Старуха проскочила следом за мной в каморку — иначе я не могла назвать помещение размером с ванную комнату в стандартной «двушке», темную, всю в паутине, из узкого окна под самым потолком пробивалась полоска света извне, а сесть я смогла только на подгнивший сундук. Прямо над моей головой жужжала попавшая в западню муха, торопился к трапезе проворный крупный паук, пыль поднималась от старых тряпок, сложенных стопкой в углу. Старуха закрыла за собой дверь, удовлетворенно кивнула, сунула за пазуху руку и вытащила завернутый в тряпичку калач.
— Барыня, коня ей в подарок, обойдется, — объявила старуха и торжественно вручила мне калач. Я взяла, глупо хлопнув глазами — ядовитая веселая присказка старухи с ее злобным тоном не вязалась. — А маленькой барышне кушать надо. Поди, старая карга одну кашу ей давала на воде. А что, барышня, дитенку та каша? Барчата с каш синенькие да хиленькие, то ли дело в избе детки, особливо когда корова есть.
— А с чем калач? — спросила я, недоверчиво его рассматривая. Калач был еще теплый, Аннушка протянула к нему ручку, но я медлила. Как бы моя дочь ни была голодна, может, старуха туда крыс нашинковала, потому что в наличии коровы я сомневалась вполне обоснованно.
— Яйца, барышня, да капустка. Барыня, коня ей вдоль да поперек, яйца как золото пересчитывает. А окромя яиц боле сытного нет. Ничего, скажу, разбила яйцо.
— Она же прикажет тебя высечь, — обреченно напророчила я и дала дочери калач, она тут же вгрызлась в него крепкими зубками.

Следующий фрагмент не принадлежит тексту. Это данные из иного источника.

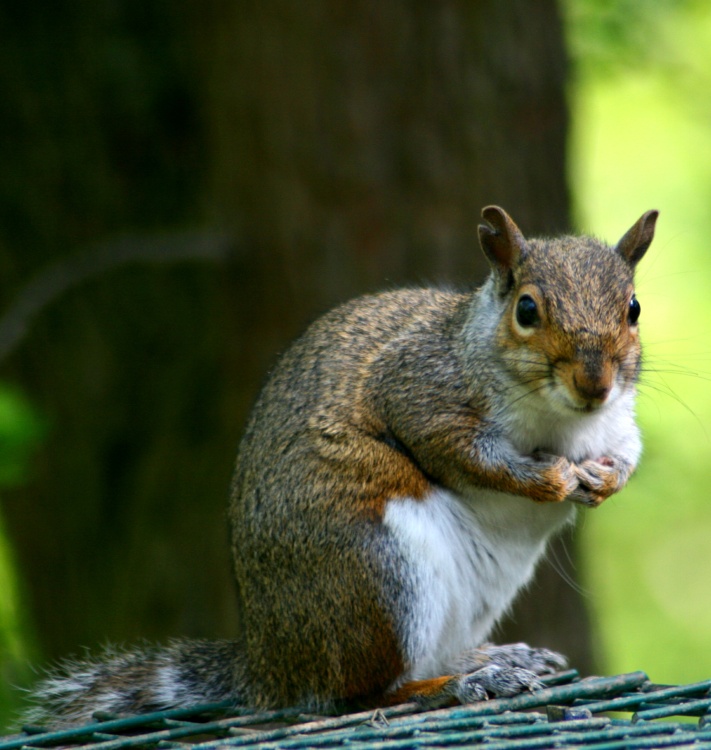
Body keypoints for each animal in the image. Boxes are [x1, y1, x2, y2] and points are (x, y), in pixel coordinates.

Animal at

— А и прикажет, — отмахнулась старуха. — Ты, барышня, посиди, Настюшка тебе платье какое скумекает, а я тебя потемну огородами до деревни сведу. Чего сорвалась, а? Барышня заплакали? — она покачала головой, нахмурив кустистые брови, улыбнулась, глядя на маленькую Аннушку, и, наклонившись ко мне, зашептала: — Покамест ты в горячке была, барыня, коня ей в душу, барышню розгами сечь хотела. Одно лукищевский барин приехал, она и забыла. Не дело ты, барышня, удумала, ой не дело, дитя тут оставить. При барине покойном то одно было, а с барыней… коня ей в радость! Забирай дочь да и ищи себе место. Тут тебе ни кров, ни стол, ни гривенник не попадет. Вон что за шесть годков стало, — она неопределенно кивнула в сторону двери и деловито посоветовала: — Обожди и не выходи никуда, я али Настюшка тотчас придем.